Proving Injectivity and Surjectivity: A Fundamental Concept in Function Theory

[tlkieu]

Stumped on a couple of questions, if anyone could help!

In what follows I will denote the identity function; i.e. I(x) = x for all x ∈ R.
(a) Show that a function f is surjective if and only if there exists a function g such that f ◦ g = I.
(b) Show that a function f is injective if and only if there exists a function h such that h ◦ f = I.
(c) Suppose f ◦ g = I and h ◦ f = I. Show that g = h

 

[stevendaryl]

Let's take one question at a time.

For question (a), do the following exercise:

1. Write down (in English, or using logical notation, if you know logic) what does it mean to say that a function $f(x)$ from one set, $A$ to another set, $B$ is surjective.
2. Now, write down what it means to have a function from $B$ to $A$.
3. Now, see if you can see any relationship between those two definitions.
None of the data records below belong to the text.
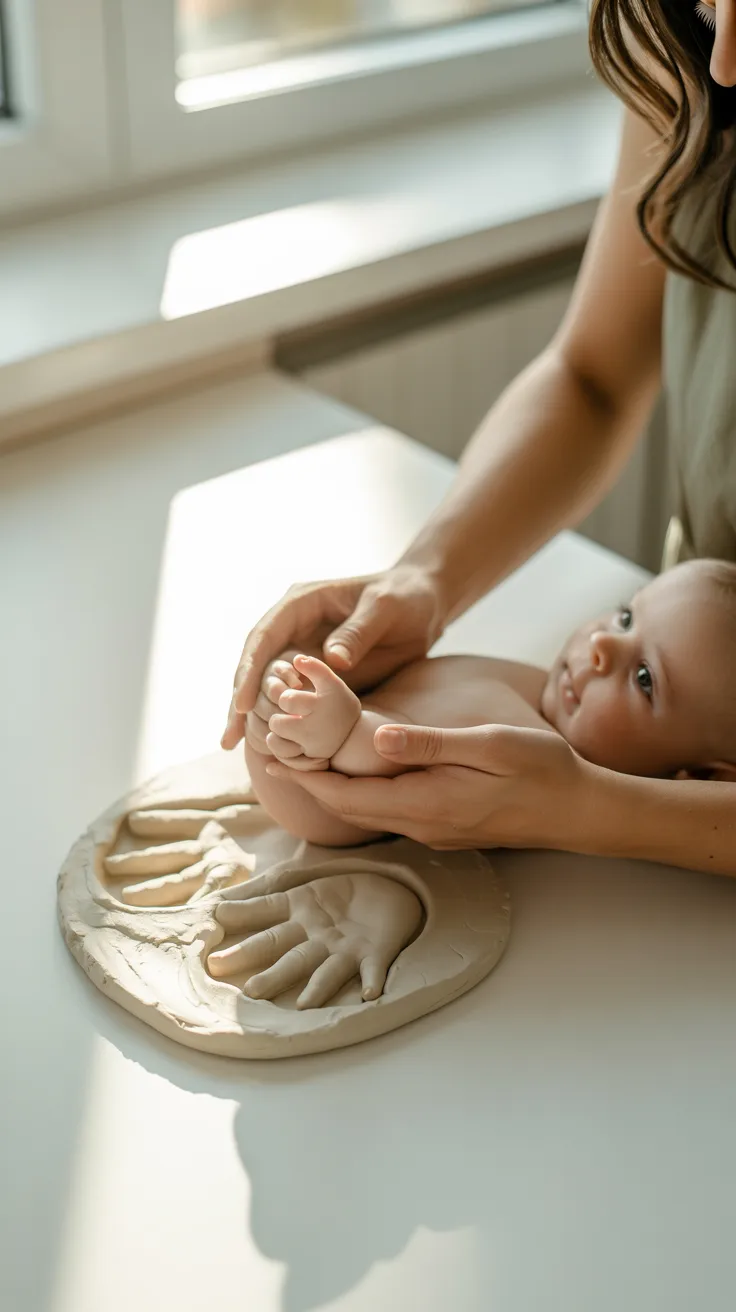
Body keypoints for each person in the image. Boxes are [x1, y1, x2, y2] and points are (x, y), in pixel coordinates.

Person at [222, 0, 736, 874]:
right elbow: (594, 379)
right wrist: (423, 578)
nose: (722, 60)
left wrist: (607, 812)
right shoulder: (690, 52)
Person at [243, 560, 736, 846]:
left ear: (697, 779)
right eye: (627, 617)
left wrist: (342, 731)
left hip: (319, 789)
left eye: (645, 678)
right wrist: (318, 664)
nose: (602, 645)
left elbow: (399, 760)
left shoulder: (533, 754)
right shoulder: (545, 692)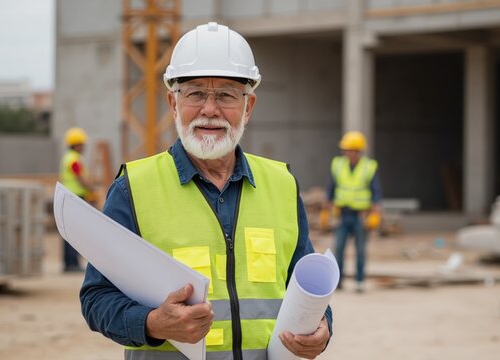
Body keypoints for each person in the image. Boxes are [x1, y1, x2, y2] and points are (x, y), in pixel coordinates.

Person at [80, 22, 332, 360]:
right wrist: (153, 323)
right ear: (173, 102)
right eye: (196, 93)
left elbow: (305, 287)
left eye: (226, 95)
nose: (210, 110)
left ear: (249, 106)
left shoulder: (282, 183)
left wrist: (323, 328)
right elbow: (96, 298)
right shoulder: (134, 188)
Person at [325, 131, 382, 293]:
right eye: (346, 149)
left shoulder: (369, 167)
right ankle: (339, 281)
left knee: (361, 250)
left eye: (351, 149)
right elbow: (332, 188)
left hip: (360, 215)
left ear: (359, 151)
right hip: (342, 214)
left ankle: (359, 281)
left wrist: (375, 213)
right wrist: (326, 209)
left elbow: (376, 192)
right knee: (339, 249)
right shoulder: (338, 164)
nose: (347, 153)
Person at [59, 127, 94, 272]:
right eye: (82, 144)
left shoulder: (68, 157)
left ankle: (69, 263)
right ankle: (71, 264)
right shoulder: (74, 160)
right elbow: (80, 178)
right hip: (75, 197)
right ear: (77, 144)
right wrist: (92, 190)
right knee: (74, 231)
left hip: (70, 197)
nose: (84, 147)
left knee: (69, 230)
Post your answers to 1&2. The rules for Physics Forums is that you have to show your effort in order to get help.

 

[tlkieu]

Ahh thank you for the pointer! First time posting so will keep that in mind. Will post my working out so far in the morning, also will repost this in the homework type question forum as I just read that these types of questions are best directed there.